Exercise
Please reproduce the entries exactly, skipping each picture.
**********
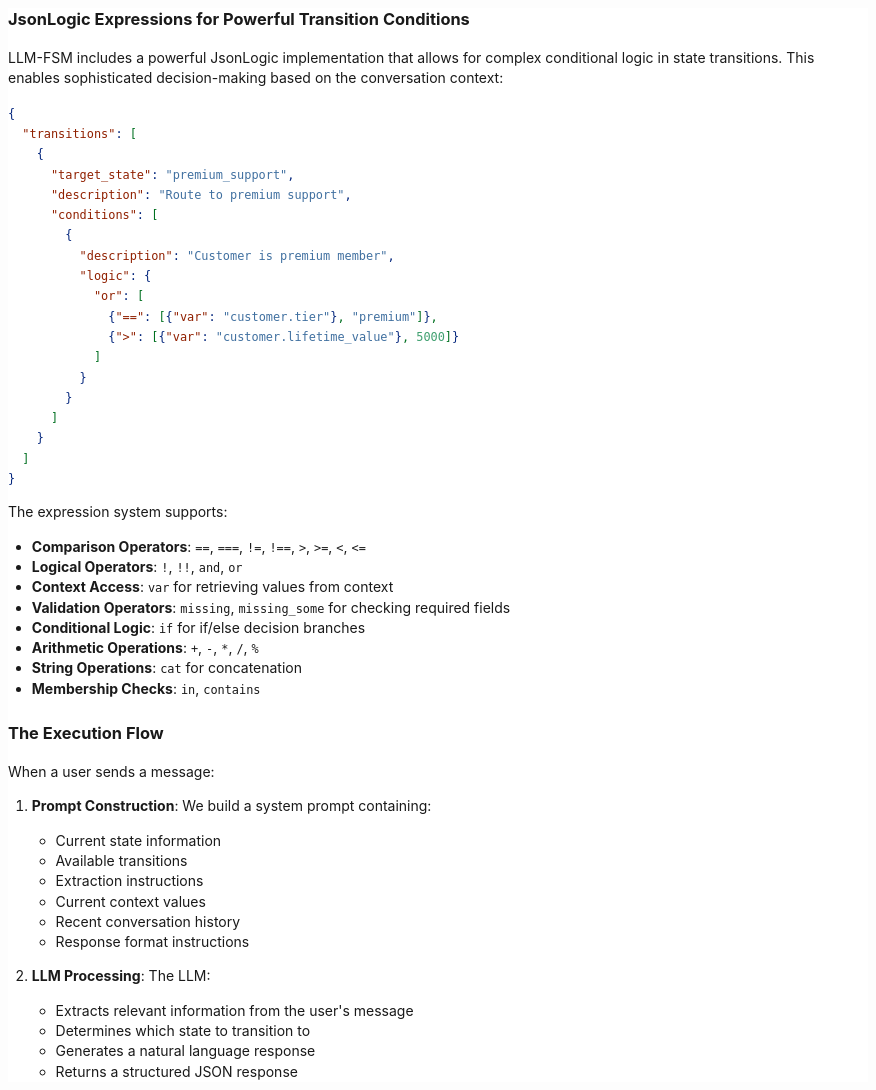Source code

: 
### JsonLogic Expressions for Powerful Transition Conditions

LLM-FSM includes a powerful JsonLogic implementation that allows for complex conditional logic in state transitions. This enables sophisticated decision-making based on the conversation context:

```json
{
  "transitions": [
    {
      "target_state": "premium_support",
      "description": "Route to premium support",
      "conditions": [
        {
          "description": "Customer is premium member",
          "logic": {
            "or": [
              {"==": [{"var": "customer.tier"}, "premium"]},
              {">": [{"var": "customer.lifetime_value"}, 5000]}
            ]
          }
        }
      ]
    }
  ]
}
```

The expression system supports:

- **Comparison Operators**: `==`, `===`, `!=`, `!==`, `>`, `>=`, `<`, `<=`
- **Logical Operators**: `!`, `!!`, `and`, `or`
- **Context Access**: `var` for retrieving values from context
- **Validation Operators**: `missing`, `missing_some` for checking required fields
- **Conditional Logic**: `if` for if/else decision branches
- **Arithmetic Operations**: `+`, `-`, `*`, `/`, `%`
- **String Operations**: `cat` for concatenation
- **Membership Checks**: `in`, `contains` 

### The Execution Flow

When a user sends a message:

1. **Prompt Construction**: We build a system prompt containing:
   - Current state information
   - Available transitions
   - Extraction instructions
   - Current context values
   - Recent conversation history
   - Response format instructions

2. **LLM Processing**: The LLM:
   - Extracts relevant information from the user's message
   - Determines which state to transition to
   - Generates a natural language response
   - Returns a structured JSON response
**********
Response below
Source code

: 
### JsonLogic Expressions for Powerful Transition Conditions

LLM-FSM includes a powerful JsonLogic implementation that allows for complex conditional logic in state transitions. This enables sophisticated decision-making based on the conversation context:

```json
{
  "transitions": [
    {
      "target_state": "premium_support",
      "description": "Route to premium support",
      "conditions": [
        {
          "description": "Customer is premium member",
          "logic": {
            "or": [
              {"==": [{"var": "customer.tier"}, "premium"]},
              {">": [{"var": "customer.lifetime_value"}, 5000]}
            ]
          }
        }
      ]
    }
  ]
}
```

The expression system supports:

- **Comparison Operators**: `==`, `===`, `!=`, `!==`, `>`, `>=`, `<`, `<=`
- **Logical Operators**: `!`, `!!`, `and`, `or`
- **Context Access**: `var` for retrieving values from context
- **Validation Operators**: `missing`, `missing_some` for checking required fields
- **Conditional Logic**: `if` for if/else decision branches
- **Arithmetic Operations**: `+`, `-`, `*`, `/`, `%`
- **String Operations**: `cat` for concatenation
- **Membership Checks**: `in`, `contains` 

### The Execution Flow

When a user sends a message:

1. **Prompt Construction**: We build a system prompt containing:
   - Current state information
   - Available transitions
   - Extraction instructions
   - Current context values
   - Recent conversation history
   - Response format instructions

2. **LLM Processing**: The LLM:
   - Extracts relevant information from the user's message
   - Determines which state to transition to
   - Generates a natural language response
   - Returns a structured JSON response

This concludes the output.